### PASSAGE PROVIDED ###

Of course, no matter how dominant the Panthers receivers are in one-on-one situations, Carolina's passing game hangs on Newton's ability to take the next step.
As Bucky Brooks of NFL Media explained, the addition of Funchess can help Newton do just that:
Benjamin's huge catch radius and Olsen's sticky hands mean Newton doesn't have to thread passes through needles to complete them—and his receivers don't necessarily have to be open to go get the ball and make the catch, either.

Funchess dramatically upgrades the size on the other side of the field. Now, all of Newton's top three targets are big ones. The degree of difficulty for Newton just dropped significantly. The Funchess pick doesn't just mean all the Panthers receivers are tall, long-armed guys who will cause all kinds of individual matchup problems, though.
It means the Panthers' passing game will finally be multidimensional.
Benjamin was the Panthers' only legitimate outside threat in 2014, and Newton had to force-feed him targets. Per Pro-Football-Reference.com, Benjamin's 145 targets were tied for the sixth-most in the NFL. Meanwhile, Olsen was Newton's only option in the middle of the field; his 123 targets placed him 28th.
It's hard to overstate this: The Panthers finished 19th in the NFL in pass attempts yet had two players in the top 28 in targets. Panthers quarterbacks threw to either Benjamin or Olsen on 49.2 percent of their 545 collective attempts.
Opposing defenses were able to lock onto the Panthers' top pair, and the rookie Benjamin struggled to catch the ball. Per Pro Football Focus, Benjamin's drop rate was third-worst in the NFL. Despite a highlight reel of circus catches easily made, Benjamin struggled to make the routine chain-movers.
Unfortunately, the same could be said of Funchess during his college days.
"Pass-catching is labored," Lance Zierlein of NFL.com noted. "Catches back half of football at times. Tagged with 20 drops over last three seasons. Isn't a lock to high-point a throw and doesn't attack throws. Won't win enough 50/50 throws."

###

[TASKS]
1. In the Panthers passing-game passage, reproduce word for word the portion starting with "Of course, no" and going on through "finally be multidimensional.".
2. List every media outlet or statistics site the Panthers passing-game passage names as a source.
3. Continue the Panthers passing-game passage after its final sentence.

### ENTRIES SHOWN ###

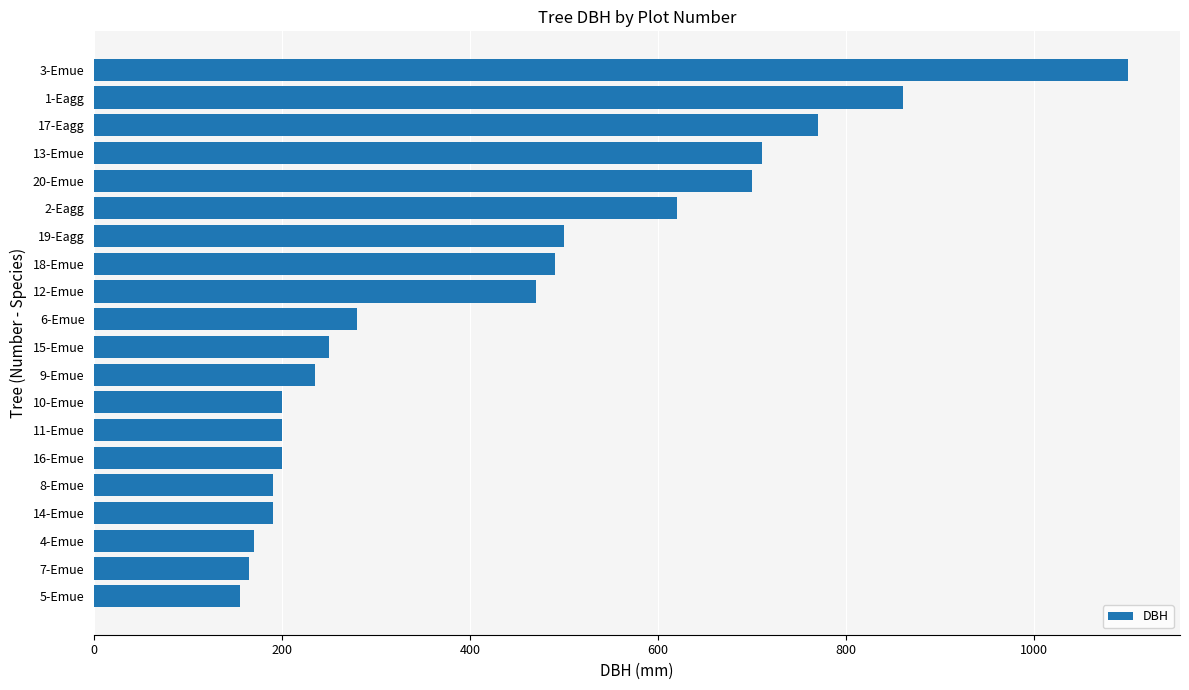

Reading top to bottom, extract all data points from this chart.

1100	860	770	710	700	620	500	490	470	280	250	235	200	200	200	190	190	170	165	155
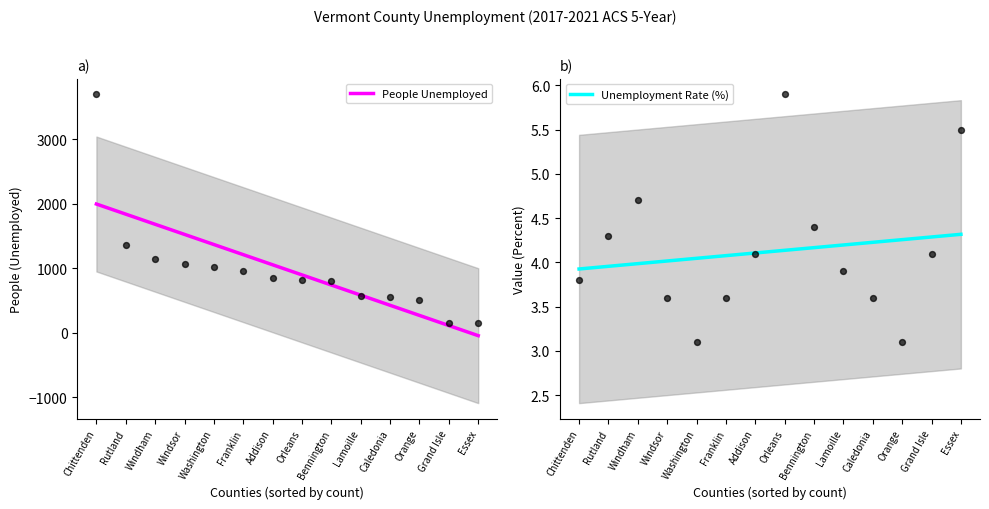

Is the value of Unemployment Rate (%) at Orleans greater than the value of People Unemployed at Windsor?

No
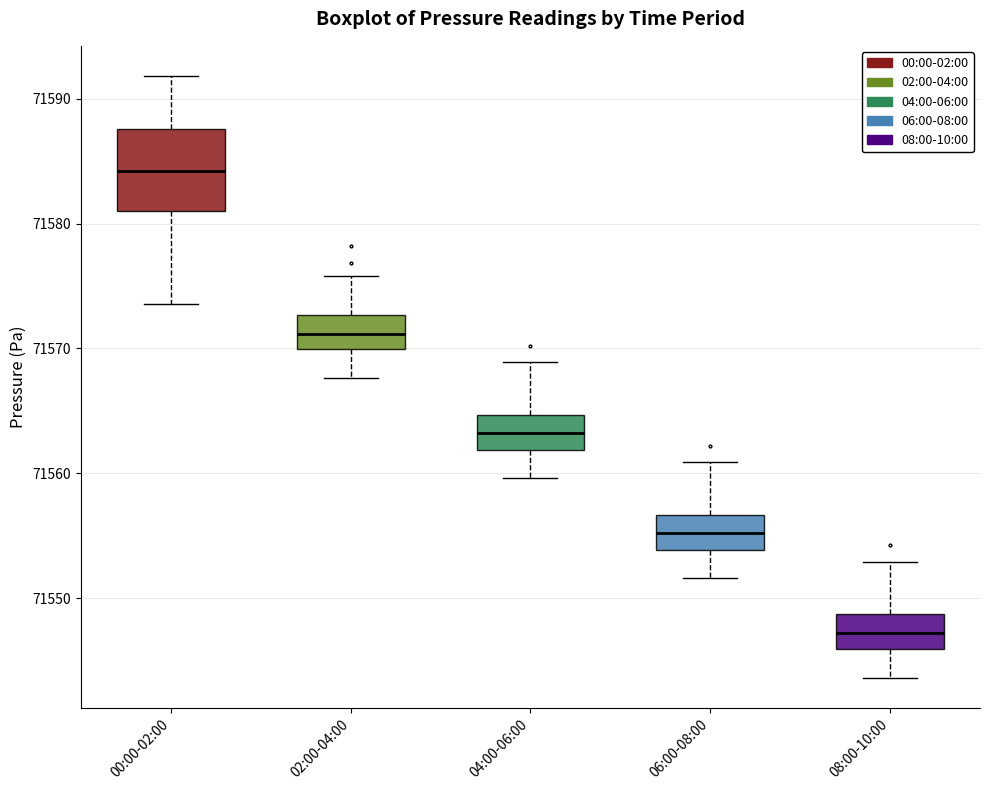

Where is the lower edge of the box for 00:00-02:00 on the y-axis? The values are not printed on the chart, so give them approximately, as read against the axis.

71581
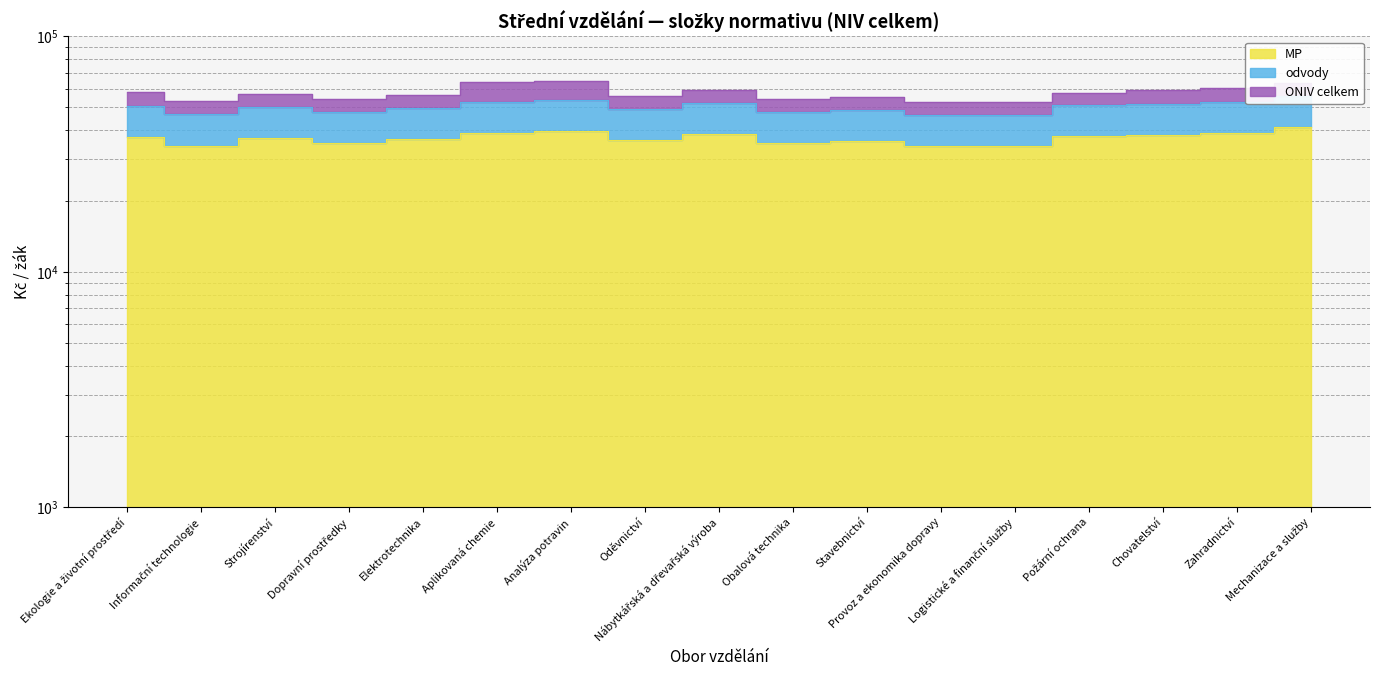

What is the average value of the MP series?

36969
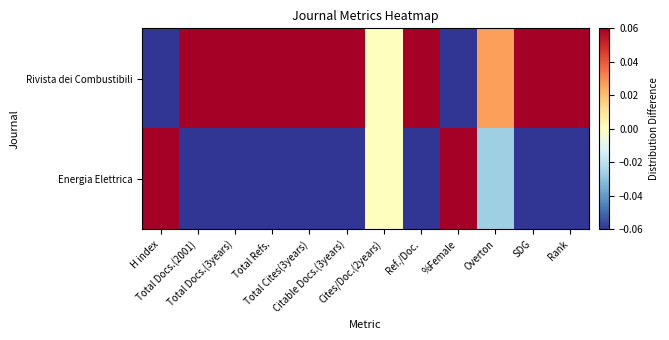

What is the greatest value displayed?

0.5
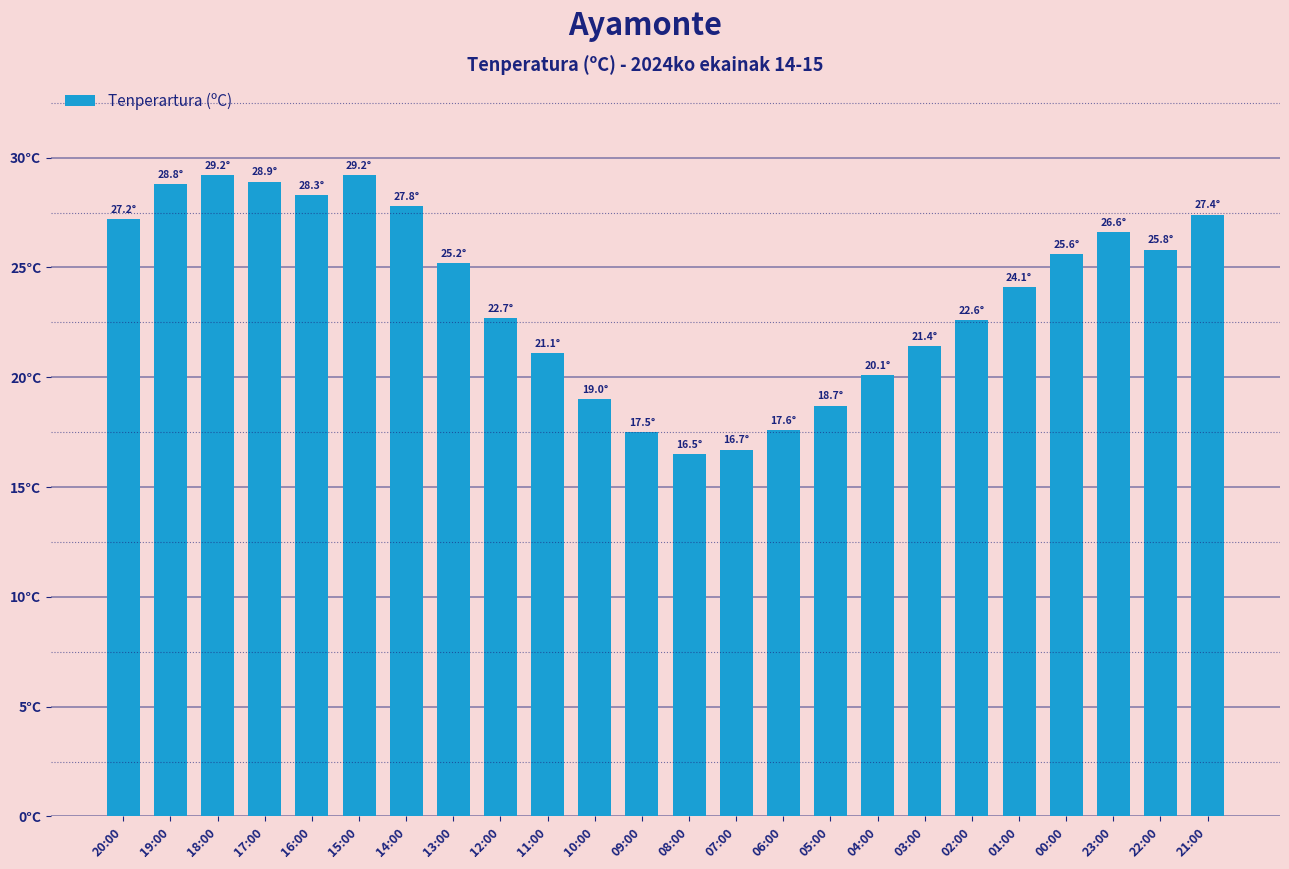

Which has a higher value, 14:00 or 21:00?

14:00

###

[OUTPUTS IN ORDER]
1.
Of course, no matter how dominant the Panthers receivers are in one-on-one situations, Carolina's passing game hangs on Newton's ability to take the next step.
As Bucky Brooks of NFL Media explained, the addition of Funchess can help Newton do just that:
Benjamin's huge catch radius and Olsen's sticky hands mean Newton doesn't have to thread passes through needles to complete them—and his receivers don't necessarily have to be open to go get the ball and make the catch, either.

Funchess dramatically upgrades the size on the other side of the field. Now, all of Newton's top three targets are big ones. The degree of difficulty for Newton just dropped significantly. The Funchess pick doesn't just mean all the Panthers receivers are tall, long-armed guys who will cause all kinds of individual matchup problems, though.
It means the Panthers' passing game will finally be multidimensional.

2.
NFL Media
Pro-Football-Reference.com
Pro Football Focus
NFL.com

3.
Panthers scouts, however, must have seen something different. Per Jonathan Jones of The Charlotte Observer, the Panthers had a first-round grade on Funchess.
The significant pick value the Panthers gave up in the trade to snag Funchess reflects that. Carolina traded St. Louis its second-, third- and sixth-round picks to move up and take the Michigan wideout. But as Darin Gantt of Pro Football Talk pointed out, the Panthers had a slew of late-round picks unlikely to make the Panthers roster.
Funchess will make an immediate impact without even catching a pass. By forcing opposing defenses to respect his size and physicality, he'll open up the secondary for Benjamin and Olsen. By forcing defenses to play soft against the pass, he'll open up the running game.
Even if, like Benjamin, he struggles with consistency as a rookie, Funchess will still give Newton a big, friendly set of hands to throw to when the pass rush closes in—and a safety blanket the quarterback didn't have during a 2014 season in which he took a lot of hits.
Benjamin, Funchess and Olsen won't be the best receiving trio in the NFL. They won't be the most sure-handed or most athletic. They won't even be the tallest. But the addition of Funchess makes the receiving corps the best Newton's ever had to work with and positions the Panthers well to win the NFC South for the third straight time.